**WORK INSTRUCTIONS**
Pick out and copy every line of the items below that contains the string "Entry". Uppercase and lowercase letters count as different.

---------- LISTED ENTRIES ----------

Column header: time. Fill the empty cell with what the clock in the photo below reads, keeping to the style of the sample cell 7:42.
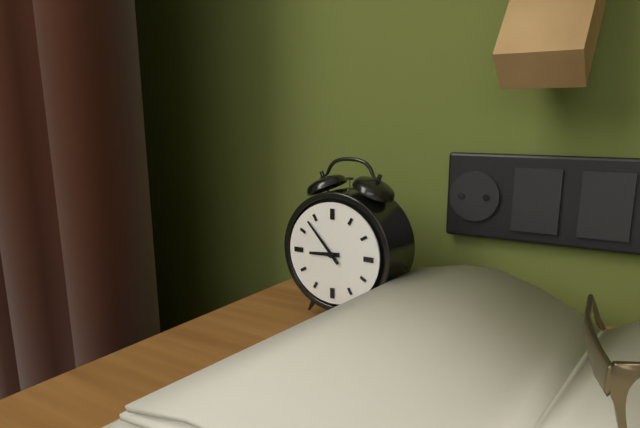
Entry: 8:53
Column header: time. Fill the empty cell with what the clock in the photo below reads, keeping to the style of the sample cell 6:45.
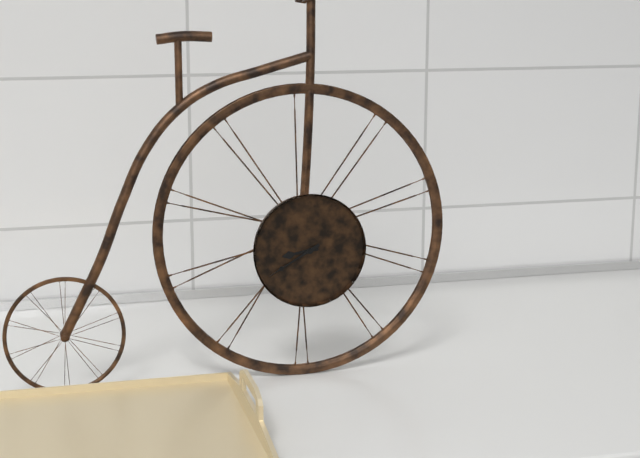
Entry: 8:40
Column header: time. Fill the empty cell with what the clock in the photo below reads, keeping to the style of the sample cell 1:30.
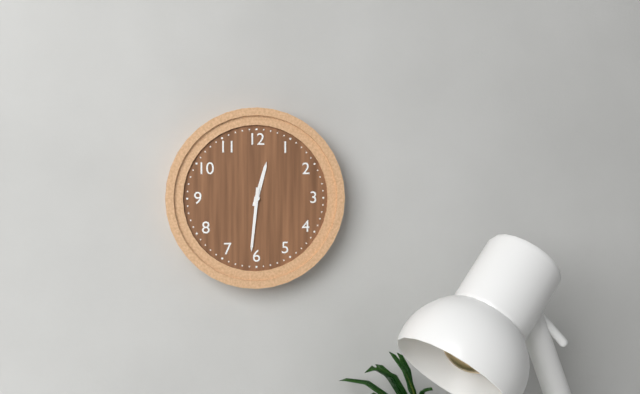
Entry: 12:31
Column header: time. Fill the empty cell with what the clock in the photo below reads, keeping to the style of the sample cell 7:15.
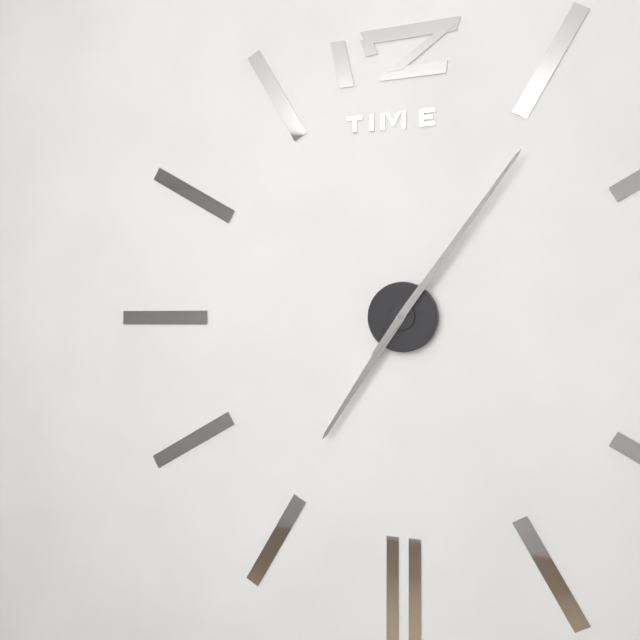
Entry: 7:06
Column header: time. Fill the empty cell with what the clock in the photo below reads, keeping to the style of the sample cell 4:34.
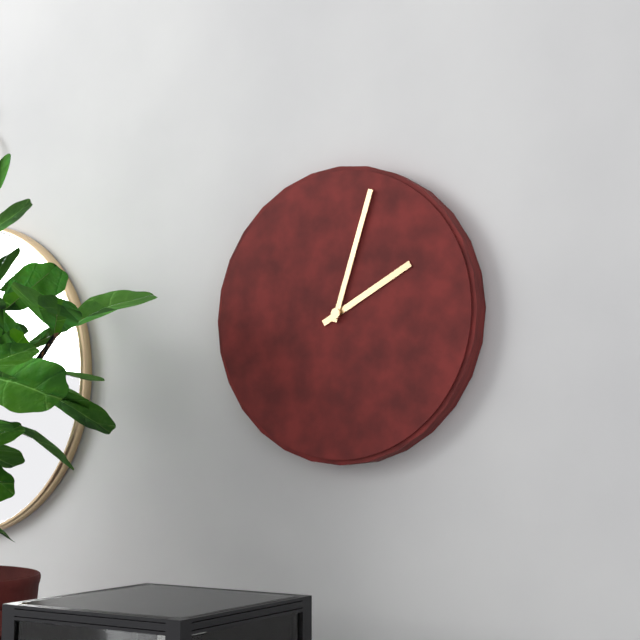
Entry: 2:03
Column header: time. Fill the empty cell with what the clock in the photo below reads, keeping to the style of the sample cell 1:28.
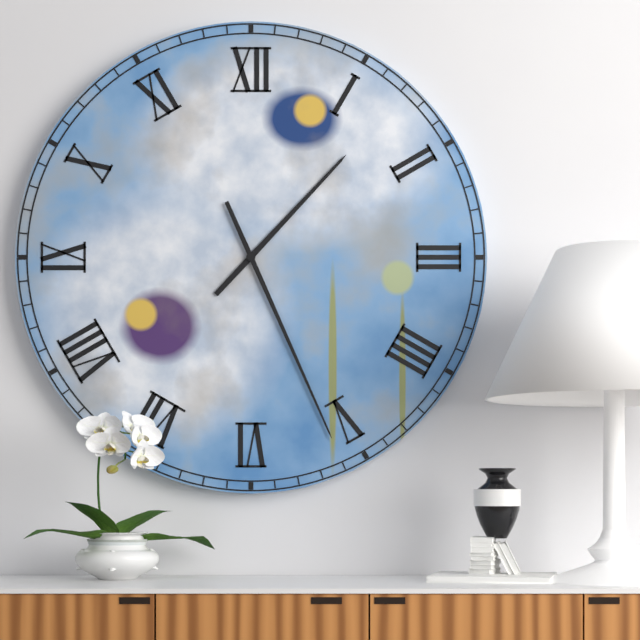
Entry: 1:26
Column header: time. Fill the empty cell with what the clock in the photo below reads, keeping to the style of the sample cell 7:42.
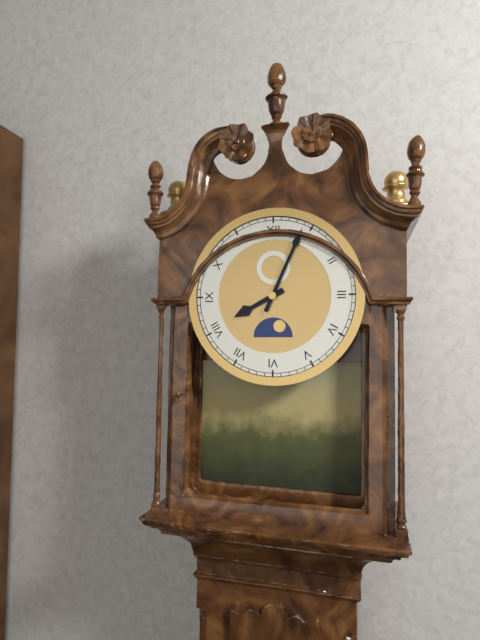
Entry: 8:04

----------

**RESPONSE TO THE TASK**
Entry: 8:53
Entry: 8:40
Entry: 12:31
Entry: 7:06
Entry: 2:03
Entry: 1:26
Entry: 8:04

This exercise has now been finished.